ロキと正式に同居をするようになってから、約二ヶ月が過ぎた。だが、生活は変わらない。変わった事と言えば、二人で仕事をするのに慣れてきた、というところか。
そして、もう一つ、お互いの心に、不思議な感情が生まれていた。この感情をどう表現したらいいのかは分からない。そして、本人達にも分かっていないようだ。
「ロキさんとは最近どうなのー?」
昼食の場で、真理が楓に問う。
「どうって。別に何もないが」
「キスくらいはしたんでしょ?」
「すっ、するかボケ!」
「だってロキさんアメリカ人でしょ?ハグとかキスとかって当たり前なんじゃないの?」
正確にはアスガルド人なのだが、確かに向こうはそういう事は当たり前に行われている。しかし、あの日、過去を話した際に抱きしめられて以来、そういう行為は一切ない。楓は自分に女としての魅力がないのか、と少々不安になる。
「まぁでも、ロキさんにとったら、楓は妹みたいなものなのかもよ?結構年の差あるんでしょ?」
「……そうだな?」
「え、なんでそこで疑問符がつくの?」
そういえば、ロキは何歳なのだろうか。見た目は三十代と言ったところだが、彼は自分を神だと言っている。年の差、などという可愛い言葉では片付けられないかもしれない。

ロキが改めて楓の家に暮らす上で、与えられた任務があった。それは、家事である。一階から三階の掃除、洗濯、そして昼間は料理もする。大分日本の暮らしにも慣れてきて、大体のことはできる。しかし、ロキは楓以外の人間にあまり心を開こうとはしなかった。近所の住人に挨拶をされても、仰々しい会釈をするだけで、世間話をするでもない。楓は、そこを少し懸念している。
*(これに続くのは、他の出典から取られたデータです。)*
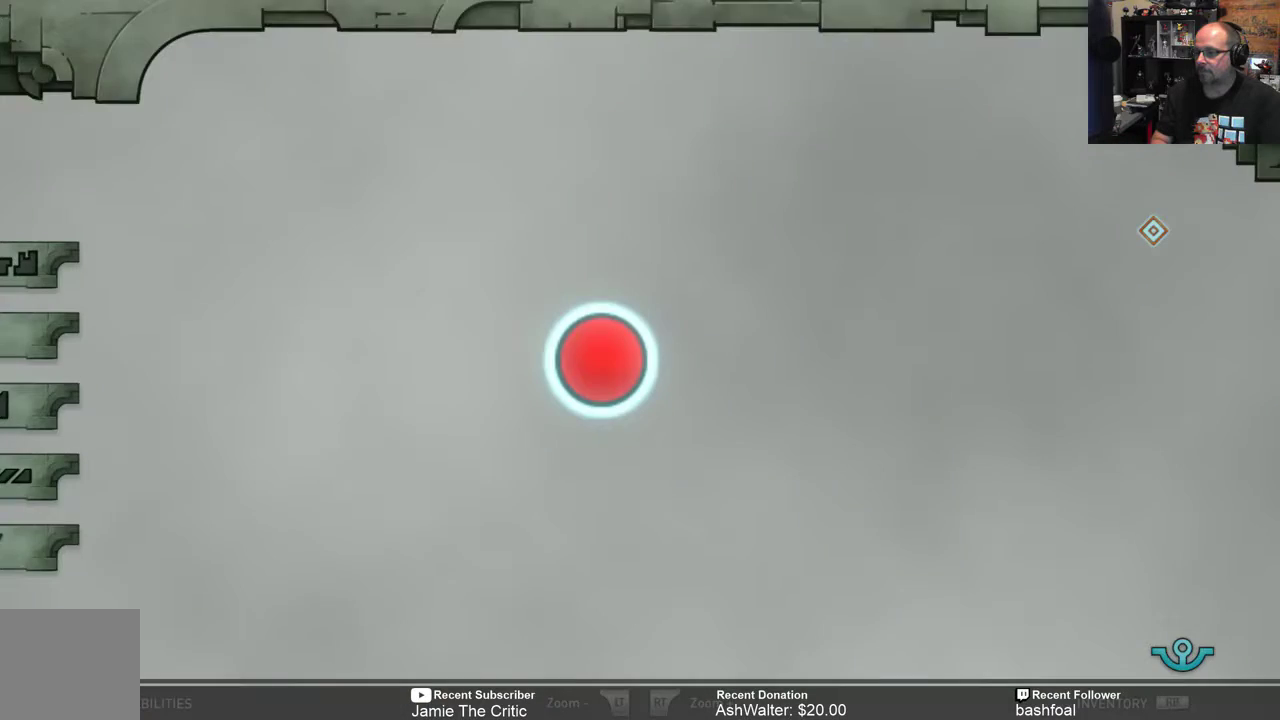
{"buttons": [], "left_stick": "center", "right_stick": "center", "events": [[50, "START", "up"]]}
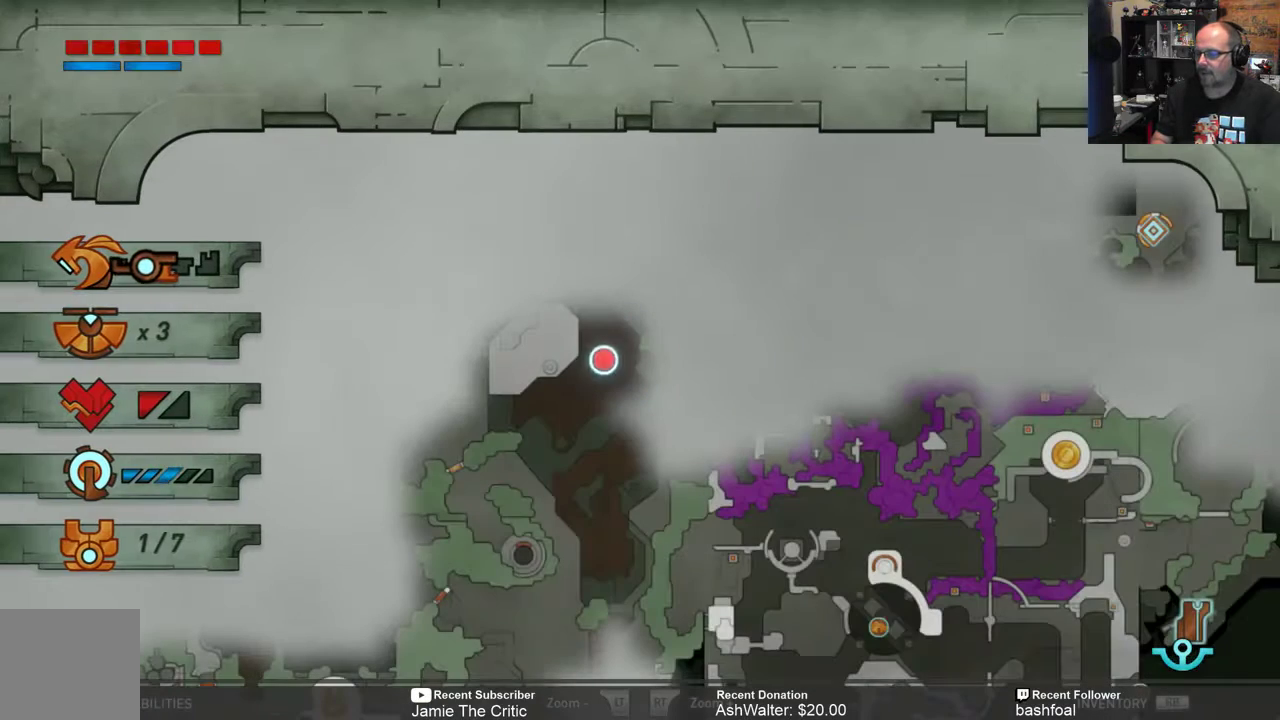
{"buttons": [], "left_stick": "center", "right_stick": "center", "events": []}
そして、ロキはパソコンや携帯電話の操作にも随分と慣れた。エクセルやワードなどは扱えないが、インターネットを見たり、依頼のメールを見たりならばもう完璧に出来る。
すると、携帯電話が震えた。メールが入ったらしい。誰からかはすぐ分かった。何故なら、彼の携帯電話には一件しか登録されていなからだ。
「今夜の夕飯はどうする?」
飾りっけも何もないが、楓からのメールはいつもこのような感じだ。ロキは思わず微笑むと、早急に返信をした。